▸ EXERCISE BRIEF: Reproduce all of the following data line for line, without changing a single character.

▸ Items listed in a dataset:

= = = =

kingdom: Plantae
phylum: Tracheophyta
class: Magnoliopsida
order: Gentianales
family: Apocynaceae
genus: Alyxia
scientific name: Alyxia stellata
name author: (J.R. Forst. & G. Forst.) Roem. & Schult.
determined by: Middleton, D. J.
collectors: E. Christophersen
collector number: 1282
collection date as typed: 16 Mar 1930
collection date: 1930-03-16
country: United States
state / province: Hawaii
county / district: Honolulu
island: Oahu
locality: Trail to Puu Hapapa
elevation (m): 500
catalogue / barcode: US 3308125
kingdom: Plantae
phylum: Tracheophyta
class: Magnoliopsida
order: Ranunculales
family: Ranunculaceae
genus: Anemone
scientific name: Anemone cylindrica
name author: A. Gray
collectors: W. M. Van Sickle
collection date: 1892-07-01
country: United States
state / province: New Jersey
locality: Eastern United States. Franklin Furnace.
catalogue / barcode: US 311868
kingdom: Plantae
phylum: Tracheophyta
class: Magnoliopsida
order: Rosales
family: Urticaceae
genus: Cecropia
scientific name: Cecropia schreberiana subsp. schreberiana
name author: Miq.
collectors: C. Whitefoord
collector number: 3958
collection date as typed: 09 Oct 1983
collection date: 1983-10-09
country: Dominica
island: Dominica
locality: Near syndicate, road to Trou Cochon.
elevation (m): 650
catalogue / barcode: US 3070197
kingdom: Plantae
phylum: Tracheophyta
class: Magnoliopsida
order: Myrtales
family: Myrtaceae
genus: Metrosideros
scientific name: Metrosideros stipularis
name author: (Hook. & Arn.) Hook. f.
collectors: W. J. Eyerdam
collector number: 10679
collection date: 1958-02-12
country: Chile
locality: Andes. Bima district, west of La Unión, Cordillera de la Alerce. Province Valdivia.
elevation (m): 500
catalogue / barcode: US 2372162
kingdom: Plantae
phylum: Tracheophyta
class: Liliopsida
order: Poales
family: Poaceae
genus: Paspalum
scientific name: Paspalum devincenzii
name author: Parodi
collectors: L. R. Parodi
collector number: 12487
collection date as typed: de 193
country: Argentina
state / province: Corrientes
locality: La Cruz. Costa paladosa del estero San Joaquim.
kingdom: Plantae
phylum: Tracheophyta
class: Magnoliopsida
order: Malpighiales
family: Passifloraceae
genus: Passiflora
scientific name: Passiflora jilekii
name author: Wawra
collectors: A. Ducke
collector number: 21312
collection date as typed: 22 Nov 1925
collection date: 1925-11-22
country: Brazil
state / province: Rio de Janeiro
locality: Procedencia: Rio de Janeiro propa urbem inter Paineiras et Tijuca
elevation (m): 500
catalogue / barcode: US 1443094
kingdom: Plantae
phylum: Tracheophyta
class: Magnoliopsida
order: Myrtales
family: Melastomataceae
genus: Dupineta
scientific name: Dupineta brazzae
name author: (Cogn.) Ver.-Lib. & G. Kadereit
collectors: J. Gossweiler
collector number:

= = = =

▸ SOLUTION:
kingdom: Plantae
phylum: Tracheophyta
class: Magnoliopsida
order: Gentianales
family: Apocynaceae
genus: Alyxia
scientific name: Alyxia stellata
name author: (J.R. Forst. & G. Forst.) Roem. & Schult.
determined by: Middleton, D. J.
collectors: E. Christophersen
collector number: 1282
collection date as typed: 16 Mar 1930
collection date: 1930-03-16
country: United States
state / province: Hawaii
county / district: Honolulu
island: Oahu
locality: Trail to Puu Hapapa
elevation (m): 500
catalogue / barcode: US 3308125
kingdom: Plantae
phylum: Tracheophyta
class: Magnoliopsida
order: Ranunculales
family: Ranunculaceae
genus: Anemone
scientific name: Anemone cylindrica
name author: A. Gray
collectors: W. M. Van Sickle
collection date: 1892-07-01
country: United States
state / province: New Jersey
locality: Eastern United States. Franklin Furnace.
catalogue / barcode: US 311868
kingdom: Plantae
phylum: Tracheophyta
class: Magnoliopsida
order: Rosales
family: Urticaceae
genus: Cecropia
scientific name: Cecropia schreberiana subsp. schreberiana
name author: Miq.
collectors: C. Whitefoord
collector number: 3958
collection date as typed: 09 Oct 1983
collection date: 1983-10-09
country: Dominica
island: Dominica
locality: Near syndicate, road to Trou Cochon.
elevation (m): 650
catalogue / barcode: US 3070197
kingdom: Plantae
phylum: Tracheophyta
class: Magnoliopsida
order: Myrtales
family: Myrtaceae
genus: Metrosideros
scientific name: Metrosideros stipularis
name author: (Hook. & Arn.) Hook. f.
collectors: W. J. Eyerdam
collector number: 10679
collection date: 1958-02-12
country: Chile
locality: Andes. Bima district, west of La Unión, Cordillera de la Alerce. Province Valdivia.
elevation (m): 500
catalogue / barcode: US 2372162
kingdom: Plantae
phylum: Tracheophyta
class: Liliopsida
order: Poales
family: Poaceae
genus: Paspalum
scientific name: Paspalum devincenzii
name author: Parodi
collectors: L. R. Parodi
collector number: 12487
collection date as typed: de 193
country: Argentina
state / province: Corrientes
locality: La Cruz. Costa paladosa del estero San Joaquim.
kingdom: Plantae
phylum: Tracheophyta
class: Magnoliopsida
order: Malpighiales
family: Passifloraceae
genus: Passiflora
scientific name: Passiflora jilekii
name author: Wawra
collectors: A. Ducke
collector number: 21312
collection date as typed: 22 Nov 1925
collection date: 1925-11-22
country: Brazil
state / province: Rio de Janeiro
locality: Procedencia: Rio de Janeiro propa urbem inter Paineiras et Tijuca
elevation (m): 500
catalogue / barcode: US 1443094
kingdom: Plantae
phylum: Tracheophyta
class: Magnoliopsida
order: Myrtales
family: Melastomataceae
genus: Dupineta
scientific name: Dupineta brazzae
name author: (Cogn.) Ver.-Lib. & G. Kadereit
collectors: J. Gossweiler
collector number:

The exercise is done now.